The bet on the decline in public employment in communities on the verge of being lost

The “yellow vests” crisis, in 2018-2019, then the Covid-19 epidemic will probably get the better of Emmanuel Macron’s promise to cut 120,000 public service positions. On the State side, this was to concern 50,000 jobs. But, in 2019, the government abandoned most of this objective, considering that the demand for the State and for public service was incompatible with this budgetary choice.

As for local communities, they were invited to do without 70,000 units before 2022. Officially, this objective has never been abandoned. Yet he has little chance of being held. Statistics from the Ministry of Transformation and the Public Service indeed show that town halls, inter-municipal authorities or regions have once again become very greedy in terms of jobs.

From 1997 to 2019, recalls François Ecalle, president of Public Finances and the Economy (Fipeco), a specialized documentary site, the number of public officials increased by 965,000 in all: 124,000 in the State civil service, 290,000 in hospitals and 551,000 in local authorities – data excluding transfers linked to decentralization and subsidized contracts. For the latter, specifies Mr. Ecalle, who also teaches courses in economic policy at the University of Paris-I-Panthéon-Sorbonne, this corresponds to an average annual growth of 1.7%, “Significantly higher than that of all three public services, which was 0.9% per year”, and that employment in France, public and private (0.7%).

And the movement is accelerating, continues the president of Fipeco. “A marked slowdown” had occurred under the mandate of Nicolas Sarkozy (2007-2012) and, by lowering the State’s budgetary allocations to local communities, François Hollande (2012-2017) had even succeeded in reversing the trend: the workforce decreased in 2015 (- 6,000 jobs) and in 2016 (- 4,000), “What had never been seen before”, recalls Mr. Ecalle.

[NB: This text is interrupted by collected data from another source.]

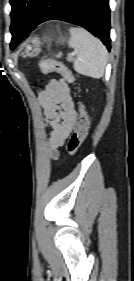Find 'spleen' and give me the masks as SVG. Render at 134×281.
I'll return each instance as SVG.
<instances>
[{
  "instance_id": "spleen-1",
  "label": "spleen",
  "mask_w": 134,
  "mask_h": 281,
  "mask_svg": "<svg viewBox=\"0 0 134 281\" xmlns=\"http://www.w3.org/2000/svg\"><path fill=\"white\" fill-rule=\"evenodd\" d=\"M69 47L74 49V70L79 74L101 78L107 63V50L103 43L82 28H70Z\"/></svg>"
}]
</instances>
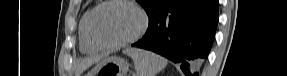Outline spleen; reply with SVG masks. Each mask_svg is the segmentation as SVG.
<instances>
[{
	"label": "spleen",
	"mask_w": 287,
	"mask_h": 76,
	"mask_svg": "<svg viewBox=\"0 0 287 76\" xmlns=\"http://www.w3.org/2000/svg\"><path fill=\"white\" fill-rule=\"evenodd\" d=\"M124 53L133 59L137 76H156L167 65L166 59L151 51L128 48Z\"/></svg>",
	"instance_id": "3e777b00"
}]
</instances>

The test of contractualization

With Emmanuel Macron, the movement started to rise again: + 13,000 jobs in 2018 and + 16,500 in 2019. Then Minister of Action and Public Accounts, Gérald Darmanin declared, in July 2019: “We have limited operating expenses in the most important communities, and encouraged investment. We should meet the objective of 70,000 job cuts in local authorities, and thus reduce in total by about 85,000 the number of civil servant posts over the five-year term. “ To meet the objective of a reduction of 70,000 jobs in 2022, it would therefore be necessary that 99,500 be abolished over the last three years of the five-year term.